Who This Helps
You’re a Team Lead who wants to stop guessing and start scaling a repeatable analytics routine. The Market Intelligence & Positioning course is built for exactly this—turning competitor noise into a positioning strategy with clear bets and guardrails. No more chaotic Monday morning fire drills.
Mini Case
Meet Priya. She leads a product team of six. Every week, they scrambled to pull reports, argue over data, and make decisions that changed by Friday. After she launched a weekly analytics ritual using the Signal Landscape Scan mission from the course, her team cut decision time by 40% in just 3 weeks. They now spend 2 hours every Tuesday reviewing one clear signal, not ten random charts.
Do This Now (5 Steps)
- Pick one signal from your market that actually matters. Start with the Signal Landscape Scan mission to isolate one shift that changes your positioning.
- Block 90 minutes every Tuesday morning. Same time, same place. No exceptions. Call it "Analytics Hour."
- Assign one owner each week to prep a one-page summary. Rotate the role so everyone learns.
- Use a simple template with three boxes: What we saw, What it means, What we do. Keep it short.
- End with one decision. Not a list. One concrete bet or guardrail for the week. Write it down.
Avoid These Traps
- Trap: Overloading the ritual. Don’t try to analyze everything. Stick to one signal per week. Less is more.

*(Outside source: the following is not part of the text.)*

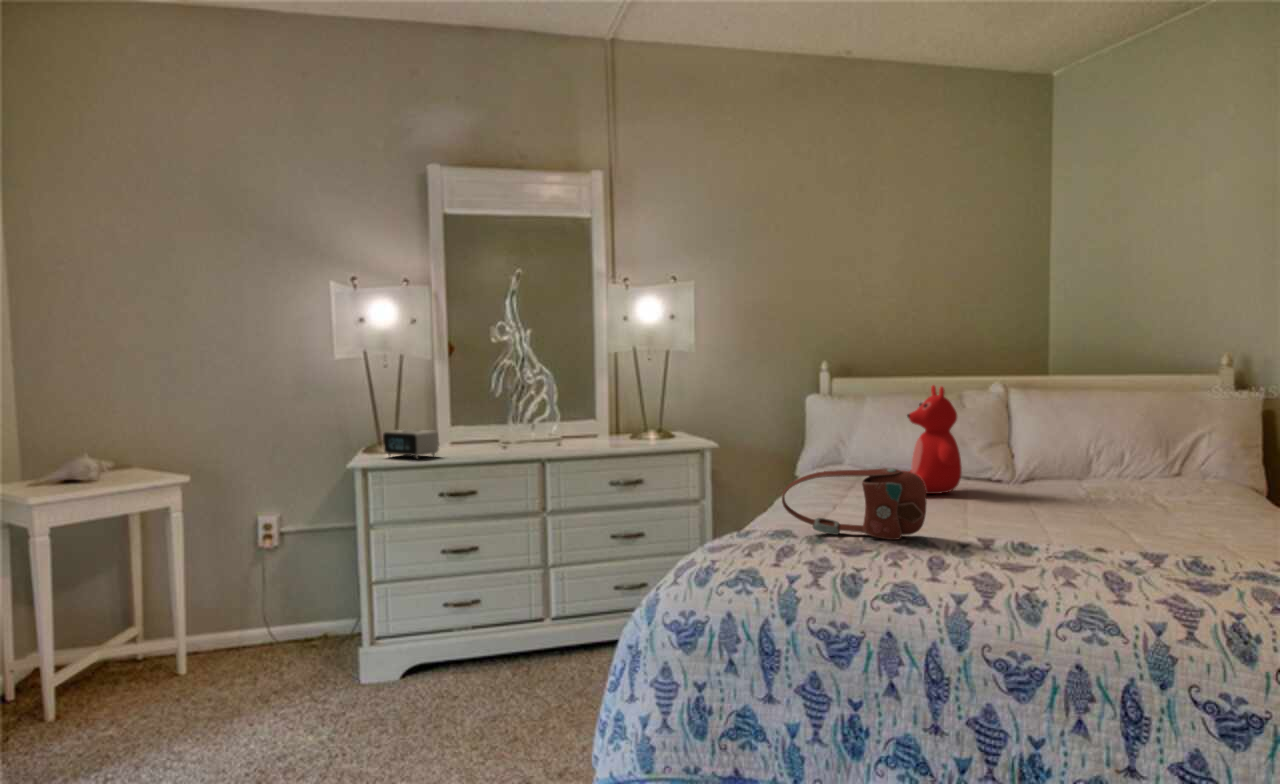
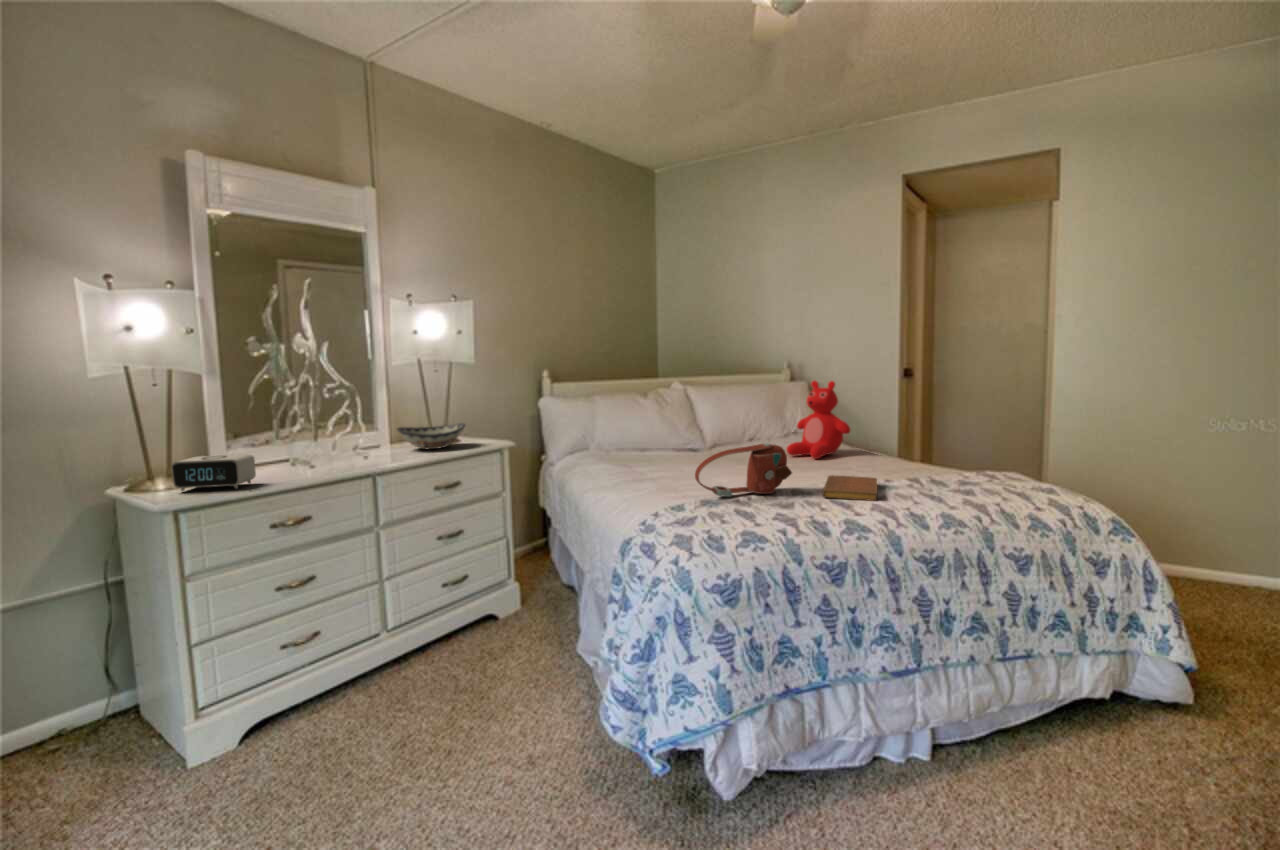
teddy bear: present [907,385,962,494] -> present [787,381,850,459]
decorative bowl: none [597,418,666,443] -> present [397,423,465,449]
notebook: none [938,530,1078,571] -> present [822,475,877,501]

- Trap: Skipping weeks. Consistency beats intensity. Miss one week, and the habit breaks. Protect the time.
- Trap: Making it a solo show. If only you prep, the team won’t own it. Rotate ownership.
- Trap: Ignoring the "so what." Data without a decision is just noise. Always end with a clear action.
- Trap: Using the same signal forever. Markets shift. Revisit your chosen signal every month.
Your Win by Friday
By Friday, you’ll have a repeatable weekly analytics ritual that stabilizes decisions across product and ops. Your team will stop second-guessing and start moving faster. And honestly? You’ll sleep better knowing Monday morning isn’t a data dump anymore. That’s a win worth celebrating with a coffee—or two.